Your goal –
Your reply should hold every entry below exactly as written and none of the pictures.

*** Opening of Records for the task ***

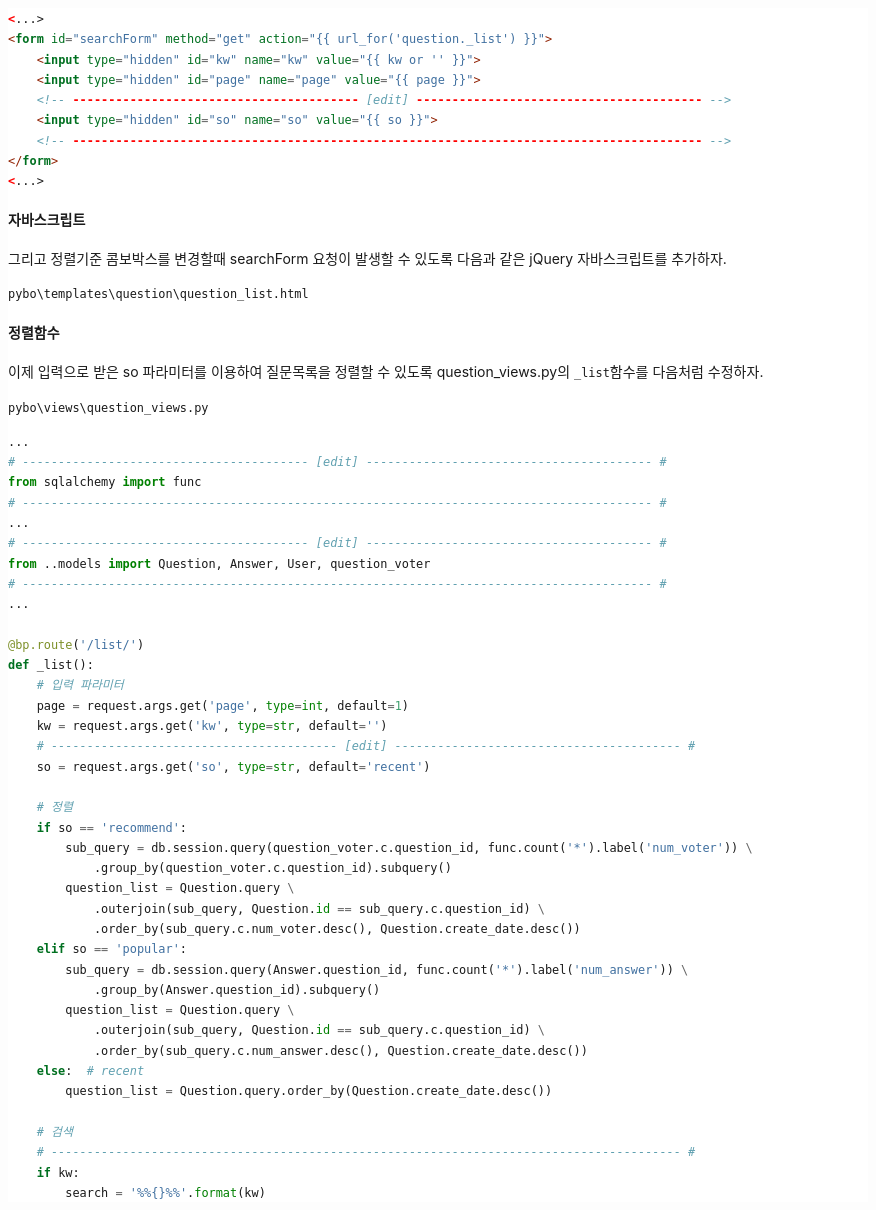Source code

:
 ```html
<...>
<form id="searchForm" method="get" action="{{ url_for('question._list') }}">
    <input type="hidden" id="kw" name="kw" value="{{ kw or '' }}">
    <input type="hidden" id="page" name="page" value="{{ page }}">
    <!-- ---------------------------------------- [edit] ---------------------------------------- -->
    <input type="hidden" id="so" name="so" value="{{ so }}">
    <!-- ---------------------------------------------------------------------------------------- -->
</form>
<...>
```

#### 자바스크립트

그리고 정렬기준 콤보박스를 변경할때 searchForm 요청이 발생할 수 있도록 다음과 같은 jQuery 자바스크립트를 추가하자.

`pybo\templates\question\question_list.html`

#### 정렬함수

이제 입력으로 받은 so 파라미터를 이용하여 질문목록을 정렬할 수 있도록 question_views.py의 `_list`함수를 다음처럼 수정하자.

`pybo\views\question_views.py`

```python
...
# ---------------------------------------- [edit] ---------------------------------------- #
from sqlalchemy import func
# ---------------------------------------------------------------------------------------- #
...
# ---------------------------------------- [edit] ---------------------------------------- #
from ..models import Question, Answer, User, question_voter
# ---------------------------------------------------------------------------------------- #
...

@bp.route('/list/')
def _list():
    # 입력 파라미터
    page = request.args.get('page', type=int, default=1)
    kw = request.args.get('kw', type=str, default='')
    # ---------------------------------------- [edit] ---------------------------------------- #
    so = request.args.get('so', type=str, default='recent')

    # 정렬
    if so == 'recommend':
        sub_query = db.session.query(question_voter.c.question_id, func.count('*').label('num_voter')) \
            .group_by(question_voter.c.question_id).subquery()
        question_list = Question.query \
            .outerjoin(sub_query, Question.id == sub_query.c.question_id) \
            .order_by(sub_query.c.num_voter.desc(), Question.create_date.desc())
    elif so == 'popular':
        sub_query = db.session.query(Answer.question_id, func.count('*').label('num_answer')) \
            .group_by(Answer.question_id).subquery()
        question_list = Question.query \
            .outerjoin(sub_query, Question.id == sub_query.c.question_id) \
            .order_by(sub_query.c.num_answer.desc(), Question.create_date.desc())
    else:  # recent
        question_list = Question.query.order_by(Question.create_date.desc())

    # 검색
    # ---------------------------------------------------------------------------------------- #
    if kw:
        search = '%%{}%%'.format(kw)
```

*** Close of Records for the task ***

Solution for this exercise –
Source code

:
 ```html
<...>
<form id="searchForm" method="get" action="{{ url_for('question._list') }}">
    <input type="hidden" id="kw" name="kw" value="{{ kw or '' }}">
    <input type="hidden" id="page" name="page" value="{{ page }}">
    <!-- ---------------------------------------- [edit] ---------------------------------------- -->
    <input type="hidden" id="so" name="so" value="{{ so }}">
    <!-- ---------------------------------------------------------------------------------------- -->
</form>
<...>
```

#### 자바스크립트

그리고 정렬기준 콤보박스를 변경할때 searchForm 요청이 발생할 수 있도록 다음과 같은 jQuery 자바스크립트를 추가하자.

`pybo\templates\question\question_list.html`

#### 정렬함수

이제 입력으로 받은 so 파라미터를 이용하여 질문목록을 정렬할 수 있도록 question_views.py의 `_list`함수를 다음처럼 수정하자.

`pybo\views\question_views.py`

```python
...
# ---------------------------------------- [edit] ---------------------------------------- #
from sqlalchemy import func
# ---------------------------------------------------------------------------------------- #
...
# ---------------------------------------- [edit] ---------------------------------------- #
from ..models import Question, Answer, User, question_voter
# ---------------------------------------------------------------------------------------- #
...

@bp.route('/list/')
def _list():
    # 입력 파라미터
    page = request.args.get('page', type=int, default=1)
    kw = request.args.get('kw', type=str, default='')
    # ---------------------------------------- [edit] ---------------------------------------- #
    so = request.args.get('so', type=str, default='recent')

    # 정렬
    if so == 'recommend':
        sub_query = db.session.query(question_voter.c.question_id, func.count('*').label('num_voter')) \
            .group_by(question_voter.c.question_id).subquery()
        question_list = Question.query \
            .outerjoin(sub_query, Question.id == sub_query.c.question_id) \
            .order_by(sub_query.c.num_voter.desc(), Question.create_date.desc())
    elif so == 'popular':
        sub_query = db.session.query(Answer.question_id, func.count('*').label('num_answer')) \
            .group_by(Answer.question_id).subquery()
        question_list = Question.query \
            .outerjoin(sub_query, Question.id == sub_query.c.question_id) \
            .order_by(sub_query.c.num_answer.desc(), Question.create_date.desc())
    else:  # recent
        question_list = Question.query.order_by(Question.create_date.desc())

    # 검색
    # ---------------------------------------------------------------------------------------- #
    if kw:
        search = '%%{}%%'.format(kw)
```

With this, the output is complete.